Wakamotoharu (6-3) vs Meisei (4-5) – I would love to see Wakamotoharu end this tournament with third double digit score in the last 4 tournaments. He has no losses to Meisei in 2 prior matches, so I expect he may find his 7th win today.
Midorifuji (9-0) vs Tobizaru (4-5) – Time for Midorifuji to face some higher ranked opponents! He gets Tobizaru, who he has beaten in 3 of 4 prior attempts. The numbers only tell part of the story, as Tobizaru always seems to be fighting at his most intense for the “big” matches, and a chance to knock the leader out of sole possession of the yusho and back into a tie with Daieisho is indeed a “big” match. Oh, and the man just behind Midorifuji? Yes, Daieisho, he’s Tobizaru’s stable mate.
Abi (5-4) vs Kotonowaka (7-2) – A Kotonowaka win today is kachi-koshi for him, and he will start to apply pressure to take any Sekiwake rank that might become available. I personally think he will end up with at least 10 wins, so please Kotonowaka, run up the score.
Kiribayama (6-3) vs Mitakeumi (4-5) – As a fan who has appreciated Mitakeumi’s sumo, its tough to watch him unable to execute on most match days.
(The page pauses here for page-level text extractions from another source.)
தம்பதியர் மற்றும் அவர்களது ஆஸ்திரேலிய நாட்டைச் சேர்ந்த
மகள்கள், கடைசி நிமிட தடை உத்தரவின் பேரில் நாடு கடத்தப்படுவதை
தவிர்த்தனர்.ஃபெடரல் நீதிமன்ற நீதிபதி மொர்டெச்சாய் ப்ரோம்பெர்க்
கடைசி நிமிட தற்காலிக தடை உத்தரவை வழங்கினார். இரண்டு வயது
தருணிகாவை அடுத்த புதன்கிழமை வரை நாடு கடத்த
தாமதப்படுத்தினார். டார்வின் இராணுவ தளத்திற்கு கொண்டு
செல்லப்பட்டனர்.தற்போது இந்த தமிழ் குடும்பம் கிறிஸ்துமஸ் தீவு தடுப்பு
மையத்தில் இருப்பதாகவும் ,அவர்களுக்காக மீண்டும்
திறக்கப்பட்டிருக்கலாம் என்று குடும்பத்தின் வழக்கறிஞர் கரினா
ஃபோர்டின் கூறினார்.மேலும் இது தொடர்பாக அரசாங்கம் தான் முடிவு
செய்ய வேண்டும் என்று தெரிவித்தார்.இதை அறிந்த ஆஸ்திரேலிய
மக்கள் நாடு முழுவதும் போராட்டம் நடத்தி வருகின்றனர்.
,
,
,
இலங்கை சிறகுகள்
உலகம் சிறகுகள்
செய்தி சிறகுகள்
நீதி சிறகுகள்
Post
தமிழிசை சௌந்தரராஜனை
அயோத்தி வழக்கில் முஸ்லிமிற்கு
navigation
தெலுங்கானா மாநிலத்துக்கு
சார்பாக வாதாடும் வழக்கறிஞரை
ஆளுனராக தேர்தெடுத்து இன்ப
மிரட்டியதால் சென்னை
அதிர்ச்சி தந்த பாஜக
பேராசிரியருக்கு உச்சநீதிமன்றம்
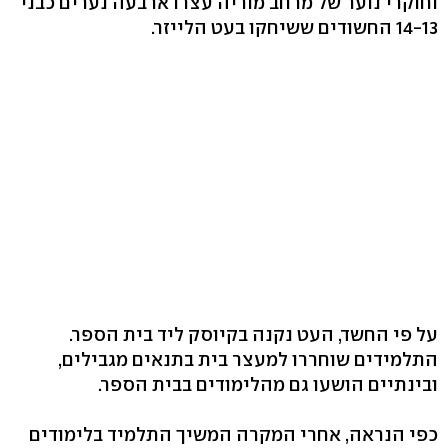
וחוקרי נוער של מרחב מוריה עצרו ארבעה נערים כבני
14-13 החשודים ששיחקו בעט הלייזר.
על פי החשד, העט נקנה בקיוסק ליד בית הספר.
התלמידים שוחררו למעצר בית בתנאים מגבילים,
ובינתיים הושעו גם מהלימודים בבית הספר.
כפי הנראה, אחרי המקרה המשיך התלמיד בלימודים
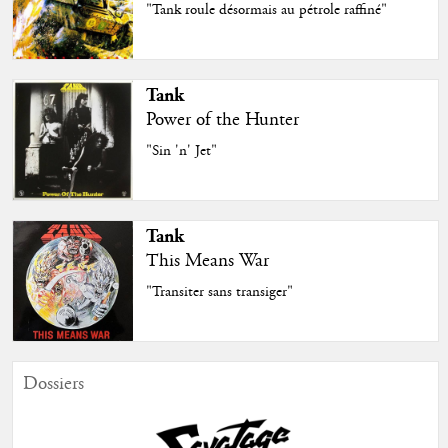
"Tank roule désormais au pétrole raffiné"
Tank
Power of the Hunter
"Sin 'n' Jet"
Tank
This Means War
"Transiter sans transiger"
Dossiers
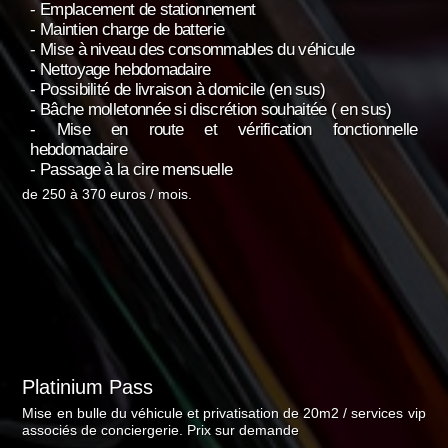
- Emplacement de stationnement
- Maintien charge de batterie
- Mise à niveau des consommables du véhicule
- Nettoyage hebdomadaire
- Possibilité de livraison à domicile (en sus)
- Bâche molletonnée si discrétion souhaitée ( en sus)
- Mise en route et vérification fonctionnelle
hebdomadaire
- Passage à la cire mensuelle
de 250 à 370 euros / mois.
Platinium Pass
Mise en bulle du véhicule et privatisation de 20m2 / services vip
associés de conciergerie. Prix sur demande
He has a 6-8 career deficit against Kiribayama, and there is nothing to indicate that Mitakeumi would bring any advantage to the dohyo today.
Daieisho (8-1) vs Hoshoryu (6-3) – Should Tobizaru be able to pull off a win, it’s up to Daieisho to do his part against Hoshoryu. Their seven match career history would seem to indicate that if Hoshoryu can get a hand hon Daieisho’s belt, he has a solid chance to win. Should we see Daieisho break Hoshoryu’s balance in the first or second volley, it is going to go his way.
Wakatakakage (4-5) vs Kotoshoho (1-8) – Well, Wakatakakage had to fight someone. If he wins today (and he had better win today), he is 0-5 followed by 5-0. No, don’t ask me, I have no clue either.
3 thoughts on “Osaka Day 10 Preview”
I guess you imagine Ura quantum tunnelling between Hokuseiho’s legs
I will bet a large bowl of Chanko that Ura is going to at least attempt an Ashitori against Hokuseiho. Tall trees take a long time to topple over.
If Wakatakakage gets double digits I might just buy a lottery ticket.
I’m looking forward especially to Hokuseiho Ura, and obviously Midorifuji Tobizaru. Interesting context about Daiesho being Tobizaru’s stablemate! Also interested to watch Shodai and Kotoeko’s bouts today having learnt more about each them yesterday!